[Extracted page text data]
--------------------

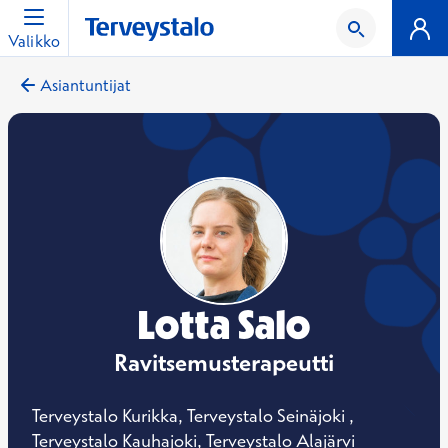
Valikko
Asiantuntijat
Lotta Salo
Ravitsemusterapeutti
Terveystalo Kurikka, Terveystalo Seinäjoki ,
Terveystalo Kauhajoki, Terveystalo Alajärvi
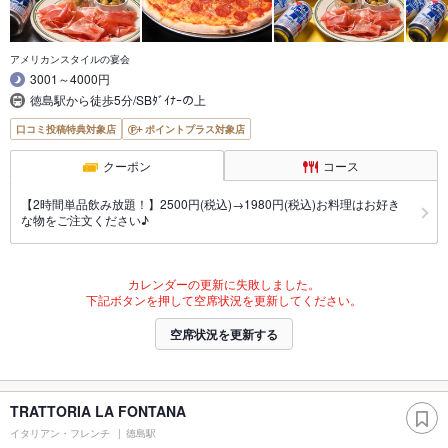
アメリカンスタイルの宴会
3001～4000円
徳島駅から徒歩5分/SBﾀﾞｲﾅｰの上
口コミ投稿特典対象店
ポイントプラス対象店
クーポン
コース
【2時間単品飲み放題！】2500円(税込)→1980円(税込)お料理はお好き
な物をご注文ください♪
カレンダーの更新に失敗しました。
下記ボタンを押して空席状況を更新してください。
空席状況を更新する
TRATTORIA LA FONTANA
イタリアン・フレンチ
徳島駅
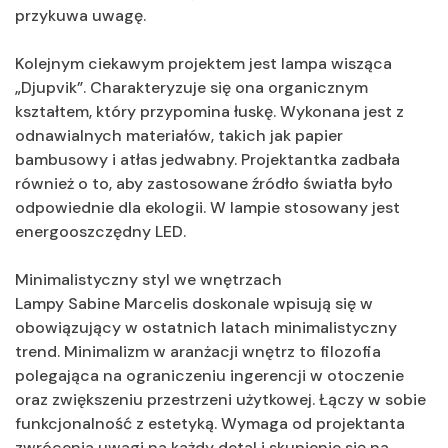
przykuwa uwagę.
Kolejnym ciekawym projektem jest lampa wisząca
„Djupvik”. Charakteryzuje się ona organicznym
kształtem, który przypomina łuskę. Wykonana jest z
odnawialnych materiałów, takich jak papier
bambusowy i atłas jedwabny. Projektantka zadbała
również o to, aby zastosowane źródło światła było
odpowiednie dla ekologii. W lampie stosowany jest
energooszczędny LED.
Minimalistyczny styl we wnętrzach
Lampy Sabine Marcelis doskonale wpisują się w
obowiązujący w ostatnich latach minimalistyczny
trend. Minimalizm w aranżacji wnętrz to filozofia
polegająca na ograniczeniu ingerencji w otoczenie
oraz zwiększeniu przestrzeni użytkowej. Łączy w sobie
funkcjonalność z estetyką. Wymaga od projektanta
zwrócenia uwagi na każdy detal i skupienie się na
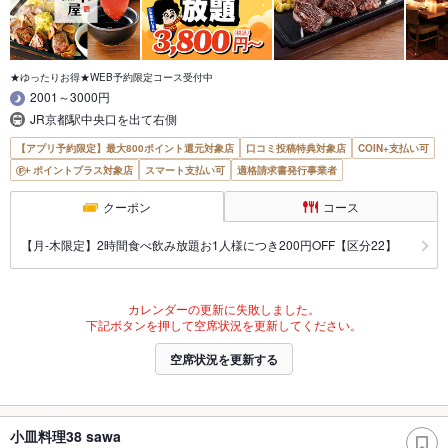
★ゆったりお得★WEB予約限定コース受付中
2001～3000円
JR京都駅中央口を出て右側
【アプリ予約限定】最大800ポイント還元対象店
口コミ投稿特典対象店
COIN+支払い可
ポイントプラス対象店
スマート支払い可
適格請求書発行事業者
クーポン
コース
【月‐木限定】2時間食べ飲み放題お1人様につき200円OFF【区分22】
カレンダーの更新に失敗しました。
下記ボタンを押して空席状況を更新してください。
空席状況を更新する
小皿料理38 sawa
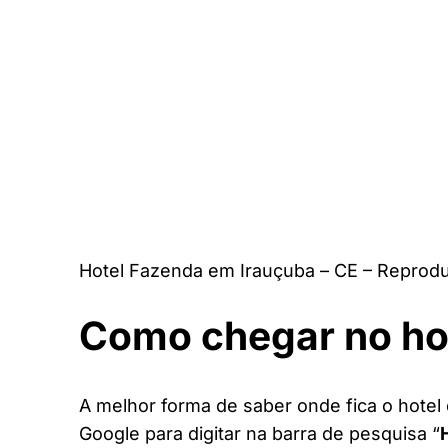
Hotel Fazenda em Irauçuba – CE – Reprodu
Como chegar no ho
A melhor forma de saber onde fica o hotel 
Google para digitar na barra de pesquisa “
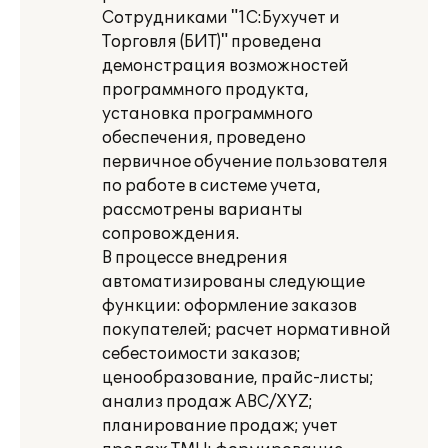
Сотрудниками "1С:Бухучет и
Торговля (БИТ)" проведена
демонстрация возможностей
программного продукта,
установка программного
обеспечения, проведено
первичное обучение пользователя
по работе в системе учета,
рассмотрены варианты
сопровождения.
В процессе внедрения
автоматизированы следующие
функции: оформление заказов
покупателей; расчет нормативной
себестоимости заказов;
ценообразование, прайс-листы;
анализ продаж ABC/XYZ;
планирование продаж; учет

--------------------

TASK TO CARRY OUT >> Transcribe every line of text in the records above verbatim, in the original order, and omit the picture markers from the output.

RESPONSE TO THIS EXERCISE >>
Valikko
Asiantuntijat
Lotta Salo
Ravitsemusterapeutti
Terveystalo Kurikka, Terveystalo Seinäjoki ,
Terveystalo Kauhajoki, Terveystalo Alajärvi
アメリカンスタイルの宴会
3001～4000円
徳島駅から徒歩5分/SBﾀﾞｲﾅｰの上
口コミ投稿特典対象店
ポイントプラス対象店
クーポン
コース
【2時間単品飲み放題！】2500円(税込)→1980円(税込)お料理はお好き
な物をご注文ください♪
カレンダーの更新に失敗しました。
下記ボタンを押して空席状況を更新してください。
空席状況を更新する
TRATTORIA LA FONTANA
イタリアン・フレンチ
徳島駅
przykuwa uwagę.
Kolejnym ciekawym projektem jest lampa wisząca
„Djupvik”. Charakteryzuje się ona organicznym
kształtem, który przypomina łuskę. Wykonana jest z
odnawialnych materiałów, takich jak papier
bambusowy i atłas jedwabny. Projektantka zadbała
również o to, aby zastosowane źródło światła było
odpowiednie dla ekologii. W lampie stosowany jest
energooszczędny LED.
Minimalistyczny styl we wnętrzach
Lampy Sabine Marcelis doskonale wpisują się w
obowiązujący w ostatnich latach minimalistyczny
trend. Minimalizm w aranżacji wnętrz to filozofia
polegająca na ograniczeniu ingerencji w otoczenie
oraz zwiększeniu przestrzeni użytkowej. Łączy w sobie
funkcjonalność z estetyką. Wymaga od projektanta
zwrócenia uwagi na każdy detal i skupienie się na
★ゆったりお得★WEB予約限定コース受付中
2001～3000円
JR京都駅中央口を出て右側
【アプリ予約限定】最大800ポイント還元対象店
口コミ投稿特典対象店
COIN+支払い可
ポイントプラス対象店
スマート支払い可
適格請求書発行事業者
クーポン
コース
【月‐木限定】2時間食べ飲み放題お1人様につき200円OFF【区分22】
カレンダーの更新に失敗しました。
下記ボタンを押して空席状況を更新してください。
空席状況を更新する
小皿料理38 sawa
Hotel Fazenda em Irauçuba – CE – Reprodu
Como chegar no ho
A melhor forma de saber onde fica o hotel 
Google para digitar na barra de pesquisa “
Сотрудниками "1С:Бухучет и
Торговля (БИТ)" проведена
демонстрация возможностей
программного продукта,
установка программного
обеспечения, проведено
первичное обучение пользователя
по работе в системе учета,
рассмотрены варианты
сопровождения.
В процессе внедрения
автоматизированы следующие
функции: оформление заказов
покупателей; расчет нормативной
себестоимости заказов;
ценообразование, прайс-листы;
анализ продаж ABC/XYZ;
планирование продаж; учет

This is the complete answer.